In-universe information
- Full name: Jeffrey Albertson
- Gender: Male
- Occupation: Proprietor of The Android's Dungeon & Baseball Card Shop
- Spouse: Kumiko Albertson (née Nakamura) (wife)
- Relatives: Postage Stamp Fellow (father); Comic Book Gay (cousin); Graphic Novel Kid (cousin);
- Nationality: American

= Comic Book Guy =

Fictional character from The Simpsons franchise

Jeff Albertson, commonly known as the Comic Book Guy (CBG), is a recurring fictional character in the animated television series The Simpsons and Eisner-nominated spin-off comic book series Comic Book Guy. He is voiced by Hank Azaria and first appeared in the second-season episode "Three Men and a Comic Book", which originally aired on May 9, 1991. Comic Book Guy is the proprietor of a comic book store, The Android's Dungeon & Baseball Card Shop. He is based on "every comic book store guy in America" and represents a stereotypical middle-aged comic-book collector with a supercilious attitude and obsessive knowledge of pop culture minutiae. He is known for his distinctive accent, disagreeable personality, and his catchphrase, "Worst [thing] ever!" (breaking the fourth wall)

==Role in The Simpsons==
===Profile===
Comic Book Guy (who states Jeff Albertson to be his real name in the episode "Homer and Ned's Hail Mary Pass") is a nerdy, snobby and quarrelsome man. He is best known for his eloquence and crabby, sarcastic quips. He is obsessed with collecting comic books and is an avid science fiction buff. He holds a master's degree in folklore and mythology (having translated The Lord of the Rings into Klingon as part of his thesis), as well as a degree in chemical engineering, has an IQ of 170, and is a member of the Springfield branch of Mensa. He is morbidly obese and has long hair, which he always keeps tied in a ponytail.

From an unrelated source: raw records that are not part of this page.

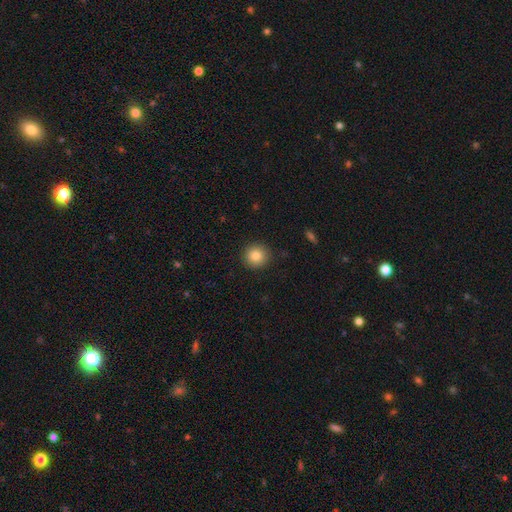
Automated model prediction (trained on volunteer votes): This is clearly a smooth galaxy (84%). How rounded: clearly round (94%). Merging: clearly none (91%).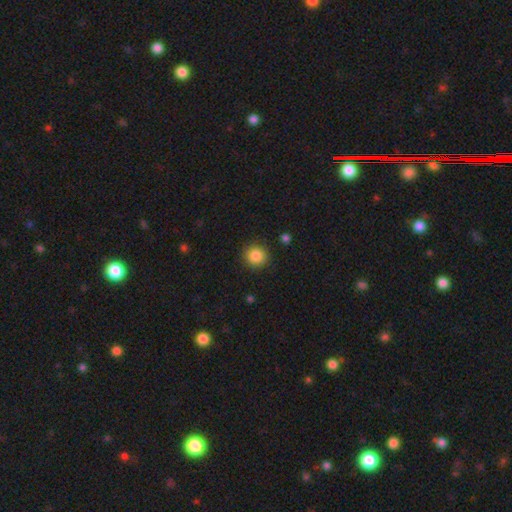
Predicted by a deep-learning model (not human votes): A smooth galaxy with no disk features (86%) that is round (91%). Merging: none (90%).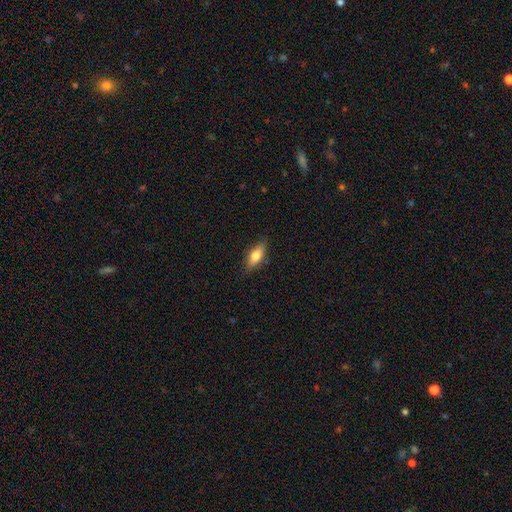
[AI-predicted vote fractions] This is likely a smooth galaxy (72%). How rounded: likely in between (71%). Merging: clearly none (84%).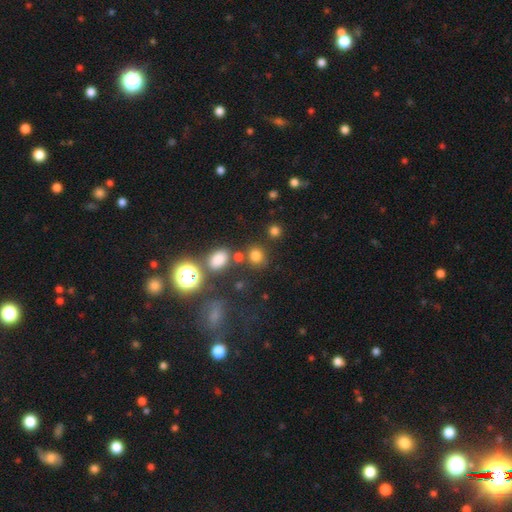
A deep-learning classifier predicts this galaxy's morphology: smooth 74%, star or artifact 20%, featured or disk 6%. Down the decision tree: how rounded — round (77%); merging — none (74%).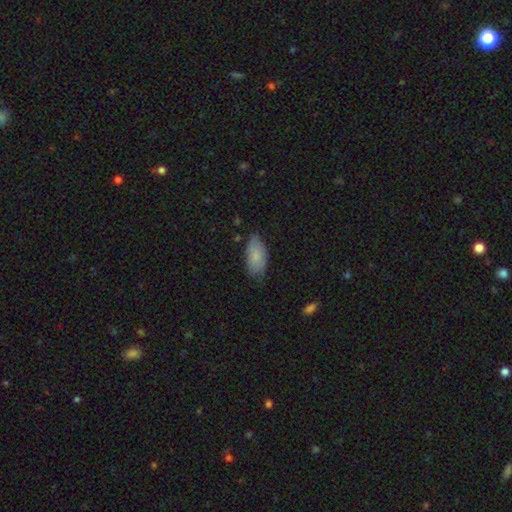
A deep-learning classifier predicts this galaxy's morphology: A smooth galaxy with no disk features (82%) that is in between round and cigar-shaped (93%). Merging: none (69%).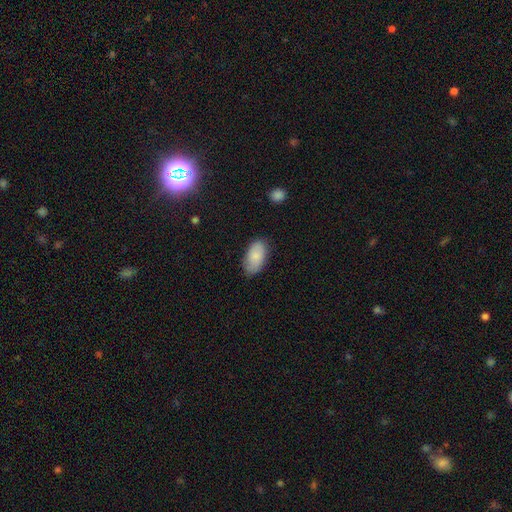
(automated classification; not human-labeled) The model was most divided on "merging": none: 79%, minor disturbance: 17%, major disturbance: 3%, merger: 1%. More confident: how rounded — in between (95%); smooth or featured — smooth (85%).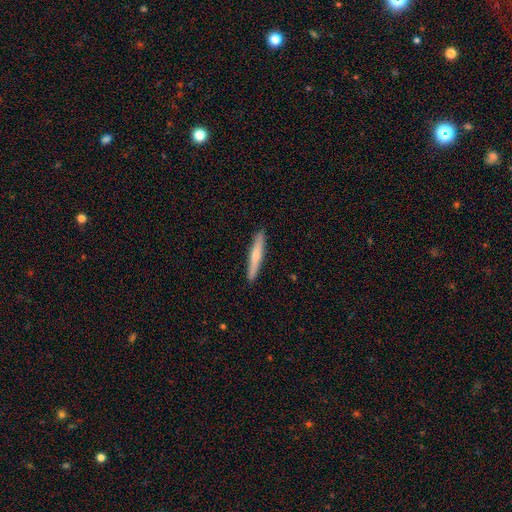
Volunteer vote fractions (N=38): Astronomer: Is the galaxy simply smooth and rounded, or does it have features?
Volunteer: featured or disk — 50% (runner-up: smooth, 47%).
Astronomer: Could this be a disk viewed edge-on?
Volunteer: yes — 100%.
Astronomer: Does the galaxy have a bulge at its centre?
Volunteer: rounded — 84%.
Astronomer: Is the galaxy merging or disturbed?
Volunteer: none — 100%.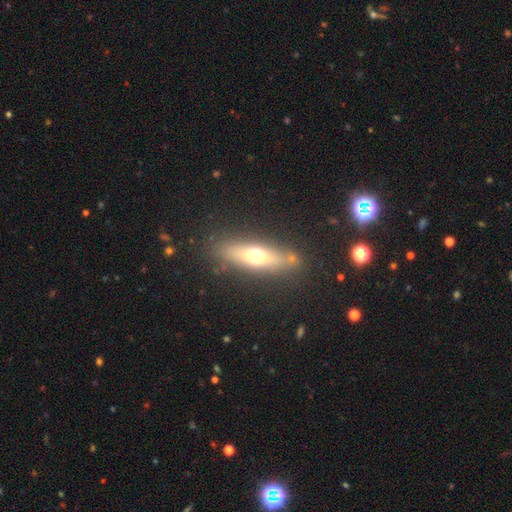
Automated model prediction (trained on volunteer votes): Morphology: type=smooth (52%); roundness=cigar-shaped (60%); merging=none (83%).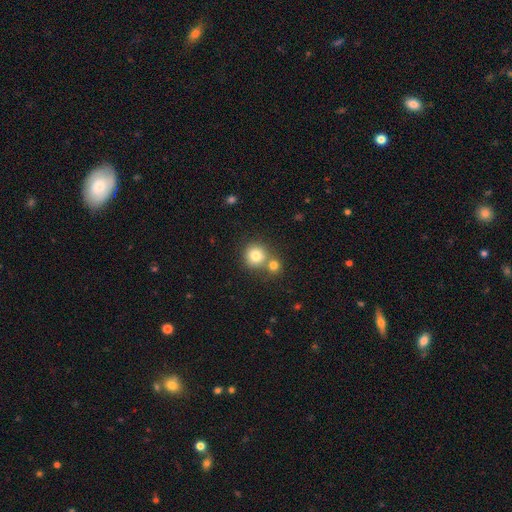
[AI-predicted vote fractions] Smooth or featured? Predicted: smooth (p=0.79). How rounded? Predicted: round (p=0.90). Merging? Predicted: none (p=0.57).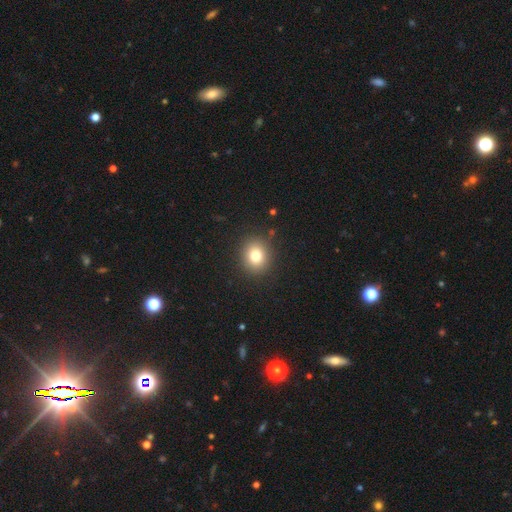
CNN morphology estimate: Overall: smooth (78%). How rounded: round (78%). Merging: none (89%).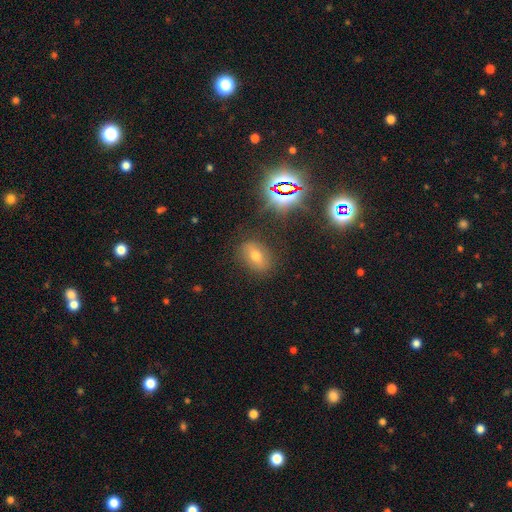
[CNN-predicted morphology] smooth-or-featured: smooth: 48% | star or artifact: 31% | featured or disk: 22%
  merging: none: 83% | minor disturbance: 11% | major disturbance: 4% | merger: 2%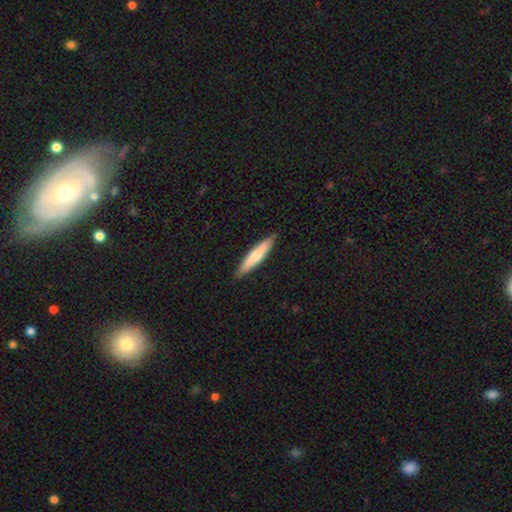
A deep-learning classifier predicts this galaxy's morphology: The model was most divided on "smooth or featured": smooth: 67%, featured or disk: 28%, star or artifact: 5%. More confident: how rounded — cigar-shaped (90%); merging — none (89%).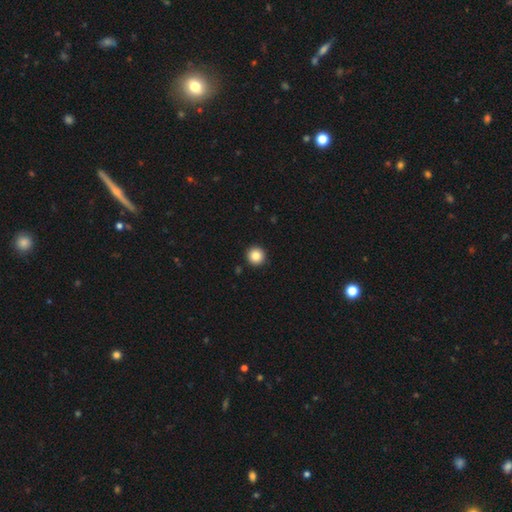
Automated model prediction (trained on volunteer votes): smooth_or_featured: smooth (p=0.86) [alt: star or artifact p=0.10]
how_rounded: round (p=0.96) [alt: in between p=0.03]
merging: none (p=0.93) [alt: minor disturbance p=0.04]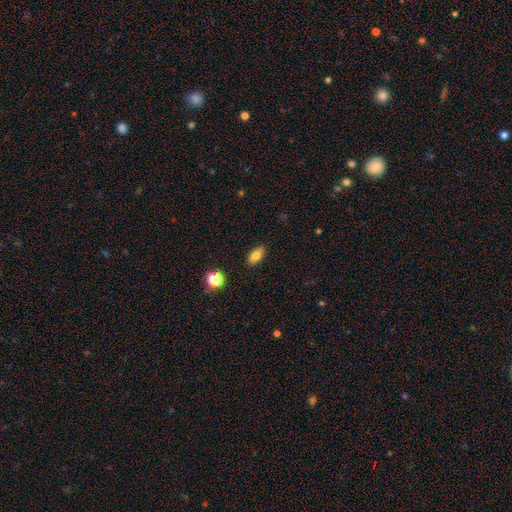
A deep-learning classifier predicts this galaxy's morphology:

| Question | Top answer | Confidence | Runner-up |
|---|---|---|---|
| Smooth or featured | smooth | 80% | featured or disk (10%) |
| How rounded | in between | 85% | cigar-shaped (8%) |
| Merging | none | 85% | minor disturbance (11%) |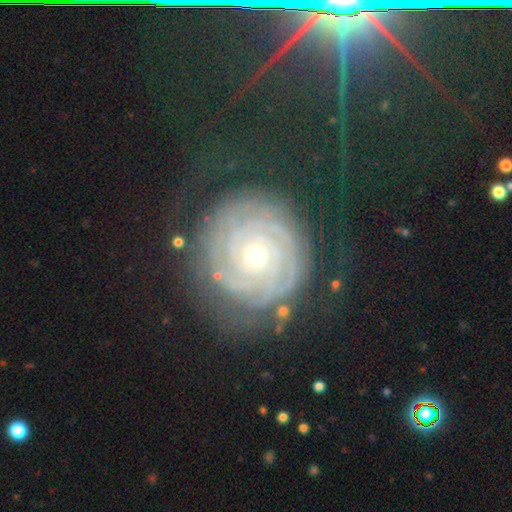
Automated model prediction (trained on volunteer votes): This appears to be a featured or disk galaxy (83%) with no bar (81%), tight (89%) spiral arms (97%) and a small central bulge (59%). Merging: none (77%).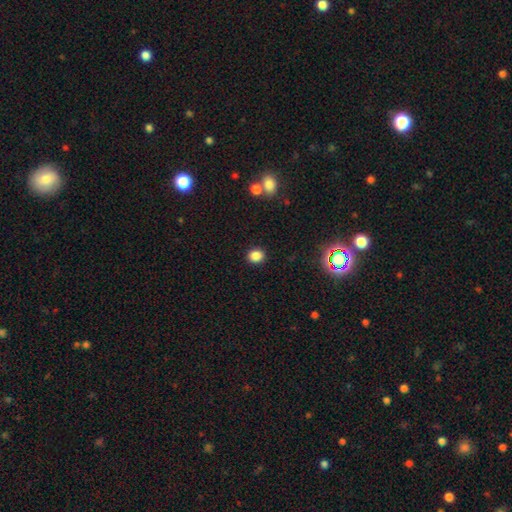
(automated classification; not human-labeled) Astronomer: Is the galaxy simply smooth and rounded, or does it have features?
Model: smooth — 84%.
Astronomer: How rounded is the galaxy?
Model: round — 74%.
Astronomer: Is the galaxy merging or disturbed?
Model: none — 90%.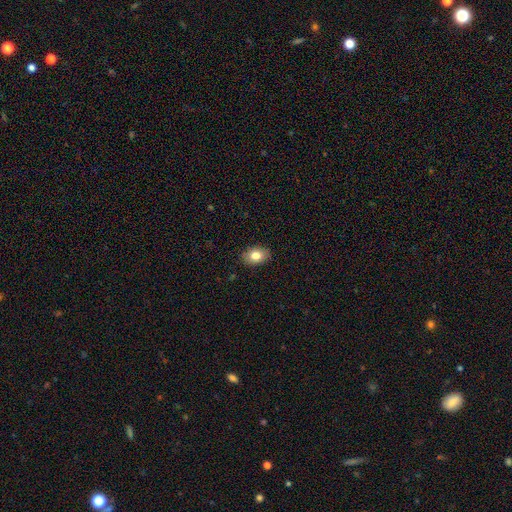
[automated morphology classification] Smooth or featured? Predicted: smooth (p=0.81). How rounded? Predicted: in between (p=0.79). Merging? Predicted: none (p=0.87).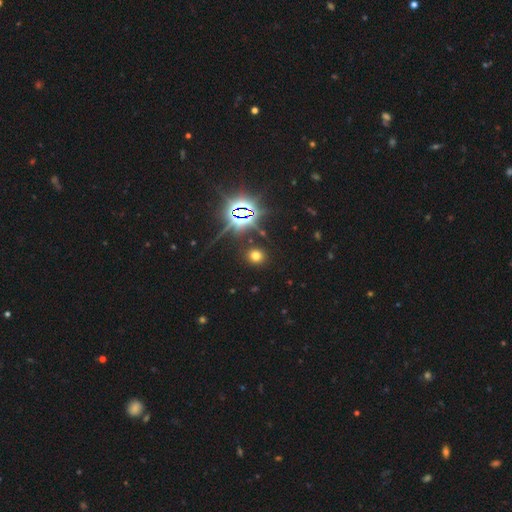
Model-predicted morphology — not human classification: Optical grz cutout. It shows a smooth galaxy with no disk features (60%) that is round (84%). Merging: none (89%).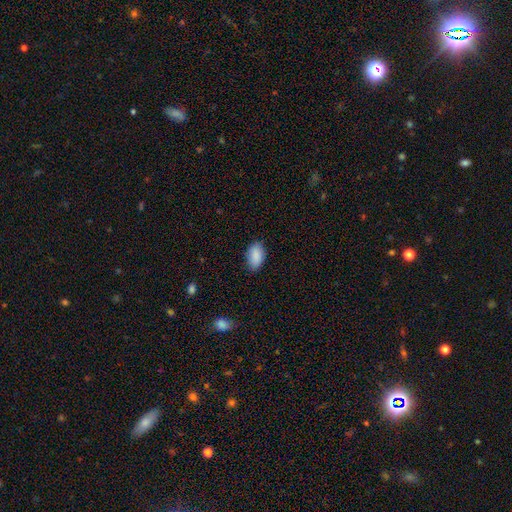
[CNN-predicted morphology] Q: Smooth or featured?
A: smooth (89%); runner-up: star or artifact (7%)
Q: How rounded?
A: in between (93%); runner-up: round (5%)
Q: Merging?
A: none (82%); runner-up: minor disturbance (14%)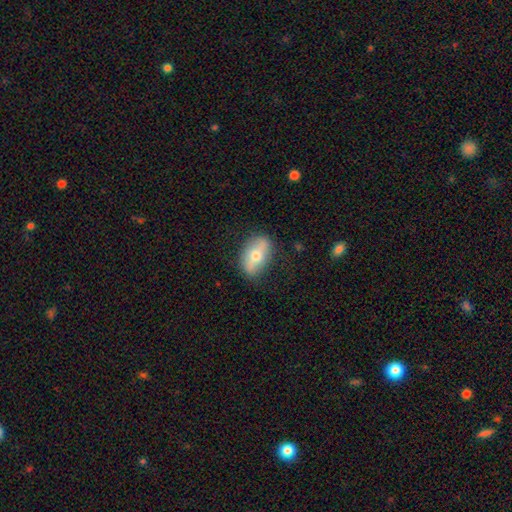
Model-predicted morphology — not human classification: Smooth or featured: smooth — 53% (featured or disk — 40%)
How rounded: in between — 86% (round — 10%)
Merging: none — 80% (minor disturbance — 15%)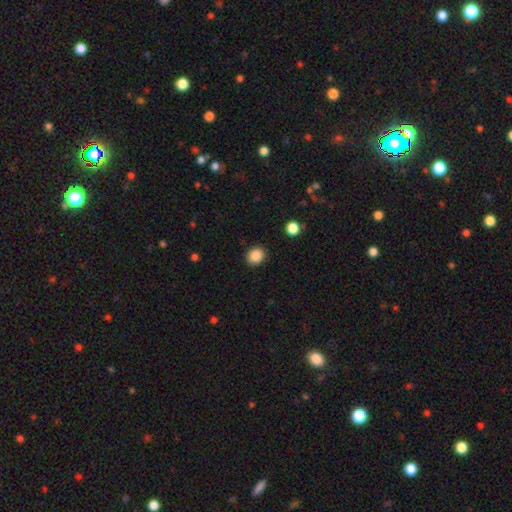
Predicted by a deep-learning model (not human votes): The model was most divided on "how rounded": round: 71%, in between: 28%, cigar-shaped: 1%. More confident: merging — none (89%); smooth or featured — smooth (87%).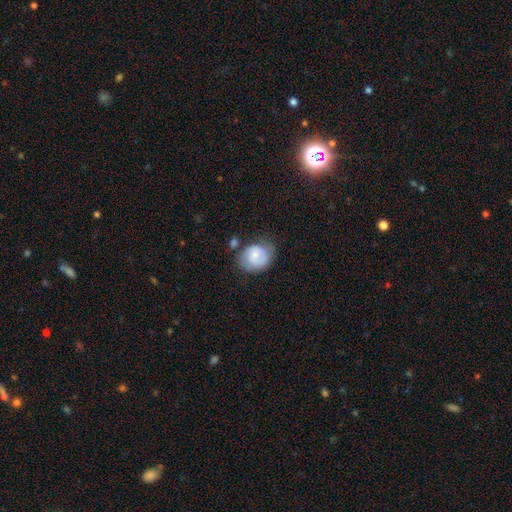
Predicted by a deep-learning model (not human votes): Smooth or featured: smooth — 57% (featured or disk — 36%)
How rounded: round — 64% (in between — 35%)
Merging: none — 60% (minor disturbance — 25%)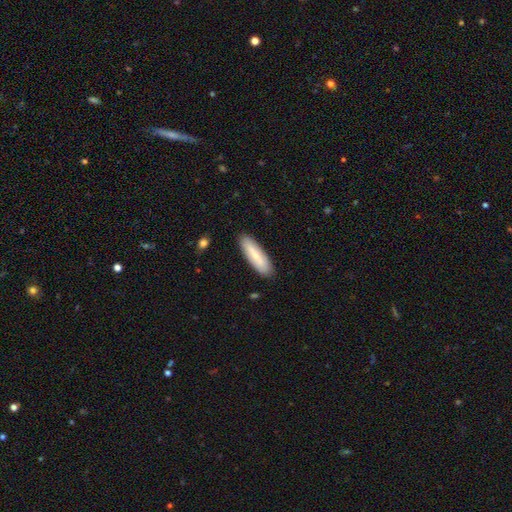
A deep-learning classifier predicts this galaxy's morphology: smooth-or-featured: smooth: 67% | featured or disk: 28% | star or artifact: 5%
  how-rounded: cigar-shaped: 56% | in between: 42% | round: 2%
  merging: none: 88% | minor disturbance: 9% | major disturbance: 2% | merger: 1%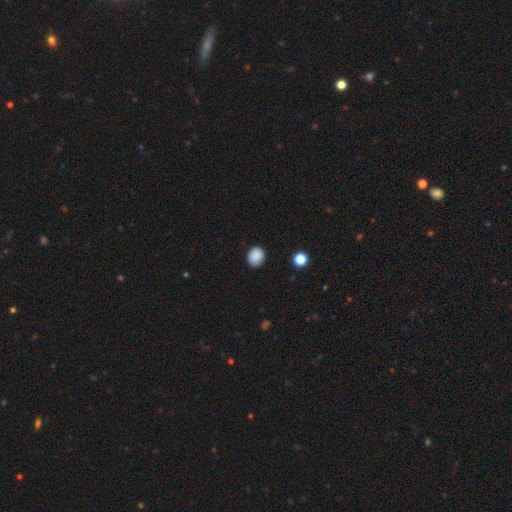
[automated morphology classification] type=smooth (88%); roundness=round (66%); merging=none (86%).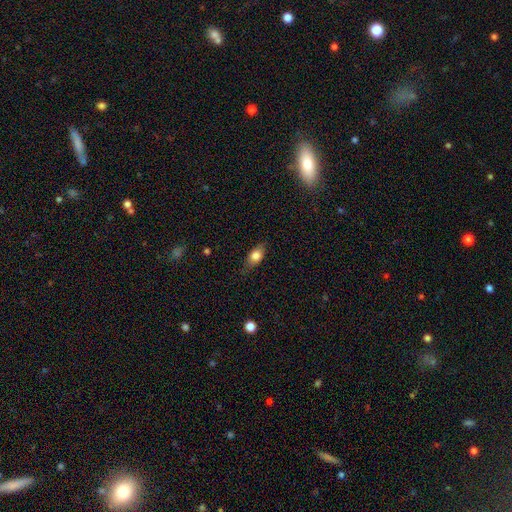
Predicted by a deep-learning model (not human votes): Morphology: type=smooth (76%); roundness=in between (81%); merging=none (75%).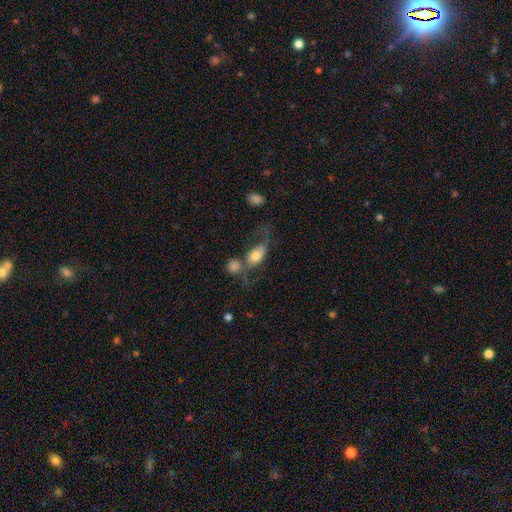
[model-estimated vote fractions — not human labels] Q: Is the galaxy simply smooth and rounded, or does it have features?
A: smooth — 50%.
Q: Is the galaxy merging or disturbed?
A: merger — 32%.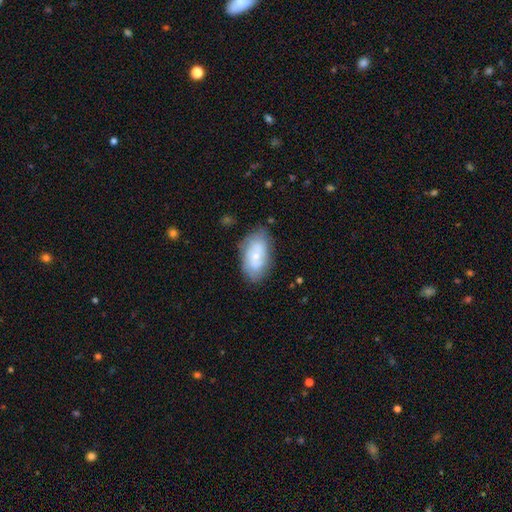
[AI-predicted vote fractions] Q: Smooth or featured?
A: smooth (54%); runner-up: featured or disk (39%)
Q: How rounded?
A: in between (92%); runner-up: round (5%)
Q: Merging?
A: none (71%); runner-up: minor disturbance (20%)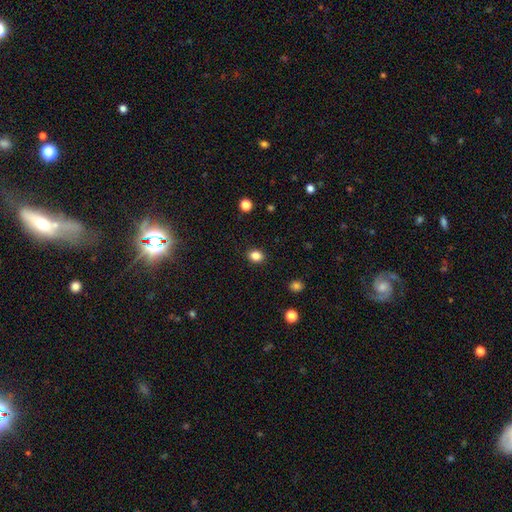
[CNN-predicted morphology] smooth-or-featured: smooth: 84% | star or artifact: 11% | featured or disk: 4%
  how-rounded: round: 55% | in between: 44% | cigar-shaped: 1%
  merging: none: 89% | minor disturbance: 7% | major disturbance: 2% | merger: 1%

His catchphrase is the declaration "worst/best [subject] ever", sometimes to the point of breaking the fourth wall. For example, in the episode "Saddlesore Galactica", he wears a T-shirt saying "Worst Episode Ever". Another example of breaking the fourth wall occurs in an episode when Comic Book Guy's chair collapses, and he sarcastically says "Ooh, a fat man falls. Real original." Despite his solitary life, in The Simpsons Movie, minutes before his anticipated death, Comic Book Guy says that his obsessive comic book collecting has been a "life well spent". However, in "Treehouse of Horror VIII", when a nuclear missile homes in on him, he says to himself, "Oh, I've wasted my life", although the Treehouse of Horror episodes are not part of the normal Simpsons canon. In the 2008 episode "Any Given Sundance" it was revealed that he is also a writer and posts to his own site called "Ain't I Fat News", a take on the real-life movie review website Ain't It Cool News.

===Romance===
Comic Book Guy was once married in an online role-playing game. He and his Internet wife contemplated having children, but that would have severely drained his "power crystals". In Season 16's "There's Something About Marrying", he hopes to wed a Xena: Warrior Princess cardboard figure. While part of an intellectual junta that briefly ran Springfield in "They Saved Lisa's Brain", he proposes plans to limit breeding to once every seven years (a reference to the Vulcan blood fever of mating, called Pon farr), commenting that this would mean much less breeding for most, but for him, "much, much more". He was a virgin well into his forties, but becomes sexually and romantically involved with Principal Skinner's mother Agnes. He later dates Edna Krabappel after she leaves Skinner at the altar. They are nearly married at a science fiction convention with Skinner and Bart trying to stop the wedding, but Edna changes her mind, preferring not to be tied down to a relationship. Comic Book Guy is not particularly surprised by this, saying, "There are a million valid reasons, but which one did you pick?" When Edna gently explains "It's like I'm DC Comics, and you're Marvel", he accepts the comparison without any rancor. In "Married to the Blob", Comic Book Guy marries Kumiko Nakamura, a Japanese manga artist. As of "The Dad-Feelings Limited", he and Kumiko are trying for a baby.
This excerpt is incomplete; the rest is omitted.